Must Leadership = Loneliness?

I am, I think (I hope) a nice guy. My self-perception is that I am approachable, fairly easy-going and easy to be around. Self-perceptions can be flawed, I realize, so maybe it is just me, but I don’t think so.
 
In talking to a lot of other pastors and ministry leaders I have come to believe that, sadly, leadership can often lead to loneliness. The cliché is “It’s lonely at the top.”
 
Don’t get me wrong; I have some friends… some very good friends. But I have also experienced the disappointment and confusion of having friends — even long-time, close friends — abandon me, keep me at arms length, or outright dismiss me.
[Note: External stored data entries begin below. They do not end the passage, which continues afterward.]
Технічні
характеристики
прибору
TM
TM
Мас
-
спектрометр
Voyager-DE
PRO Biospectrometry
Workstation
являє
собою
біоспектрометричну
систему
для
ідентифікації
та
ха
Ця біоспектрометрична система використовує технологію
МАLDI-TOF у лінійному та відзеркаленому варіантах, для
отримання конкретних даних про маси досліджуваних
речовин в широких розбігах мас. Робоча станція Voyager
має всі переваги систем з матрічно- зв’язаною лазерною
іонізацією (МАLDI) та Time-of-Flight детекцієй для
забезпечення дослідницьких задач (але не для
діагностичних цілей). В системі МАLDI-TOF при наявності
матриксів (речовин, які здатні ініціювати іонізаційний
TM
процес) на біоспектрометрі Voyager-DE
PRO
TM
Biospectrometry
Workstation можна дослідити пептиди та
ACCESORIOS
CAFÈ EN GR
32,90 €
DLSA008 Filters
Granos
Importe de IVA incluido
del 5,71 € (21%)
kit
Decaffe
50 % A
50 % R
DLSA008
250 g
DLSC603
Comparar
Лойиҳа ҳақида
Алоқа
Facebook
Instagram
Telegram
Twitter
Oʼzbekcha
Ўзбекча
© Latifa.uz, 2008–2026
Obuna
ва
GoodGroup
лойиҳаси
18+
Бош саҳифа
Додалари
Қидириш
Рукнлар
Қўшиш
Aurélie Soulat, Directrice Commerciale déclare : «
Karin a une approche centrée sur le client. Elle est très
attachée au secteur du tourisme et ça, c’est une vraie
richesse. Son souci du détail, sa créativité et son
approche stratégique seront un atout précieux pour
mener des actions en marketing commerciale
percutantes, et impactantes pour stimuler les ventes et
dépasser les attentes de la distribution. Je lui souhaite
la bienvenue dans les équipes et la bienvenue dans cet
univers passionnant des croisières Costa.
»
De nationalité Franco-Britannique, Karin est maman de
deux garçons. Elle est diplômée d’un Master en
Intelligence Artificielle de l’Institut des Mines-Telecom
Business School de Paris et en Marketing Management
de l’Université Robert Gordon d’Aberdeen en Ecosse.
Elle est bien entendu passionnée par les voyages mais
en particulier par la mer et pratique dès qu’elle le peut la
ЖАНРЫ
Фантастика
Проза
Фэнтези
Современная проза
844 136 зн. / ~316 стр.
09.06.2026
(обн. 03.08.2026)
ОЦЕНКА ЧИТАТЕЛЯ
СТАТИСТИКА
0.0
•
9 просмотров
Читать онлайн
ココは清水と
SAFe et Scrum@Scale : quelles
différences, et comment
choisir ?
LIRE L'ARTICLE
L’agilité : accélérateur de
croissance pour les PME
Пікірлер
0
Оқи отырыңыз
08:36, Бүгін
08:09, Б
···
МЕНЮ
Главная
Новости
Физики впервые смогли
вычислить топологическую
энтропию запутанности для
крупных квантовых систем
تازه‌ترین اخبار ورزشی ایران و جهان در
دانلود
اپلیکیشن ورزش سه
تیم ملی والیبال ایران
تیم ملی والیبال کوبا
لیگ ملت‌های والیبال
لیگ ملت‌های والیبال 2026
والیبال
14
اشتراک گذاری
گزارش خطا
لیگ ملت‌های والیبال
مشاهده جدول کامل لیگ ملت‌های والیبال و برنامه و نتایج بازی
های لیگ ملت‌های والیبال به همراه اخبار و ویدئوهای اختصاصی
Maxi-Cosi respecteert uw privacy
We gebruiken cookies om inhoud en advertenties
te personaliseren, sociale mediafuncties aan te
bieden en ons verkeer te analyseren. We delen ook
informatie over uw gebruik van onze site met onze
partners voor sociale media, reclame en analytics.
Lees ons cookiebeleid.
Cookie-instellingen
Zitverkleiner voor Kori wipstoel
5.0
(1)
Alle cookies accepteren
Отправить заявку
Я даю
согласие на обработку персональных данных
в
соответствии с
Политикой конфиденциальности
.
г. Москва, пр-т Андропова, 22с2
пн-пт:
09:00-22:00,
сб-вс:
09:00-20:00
My experience is more common than one might imagine.
 
• A long-time friend who was treated like part of the family, shared holidays and life’s milestones with us, and with whom we had walked through tragedy and triumph simply wrote us off… walked away without a goodbye or explanation and cut off contact.
 
• A man I once saw as a potential future leader, a close personal friend and confidant, barely speaks to me now, and then only the socially necessary polite responses.
 
• People who expect (almost demand) that you attend their family graduations, birthday celebrations, and gatherings, and who expect you to be on call 24/7 to attend to their needs, and who have had your prayers, tears, comfort and support through hospitalizations, surgeries, marriages, divorces, births, deaths, triumphs and tragedies will miss your families’ important events and ignore your milestones.
 
It sound petty and whiney, doesn’t it, to see these things in writing? But leaders have feelings. Leaders need friends — REAL friends to whom they can vent, complain, and be real. Be that friend to a leader. Allow them to be genuine and let their hair down around you. Keep their confidences. Allow them to fail and still love them. Defend them to their critics. Stand by them even when you don’t understand. Don’t allow your leaders to be lonely.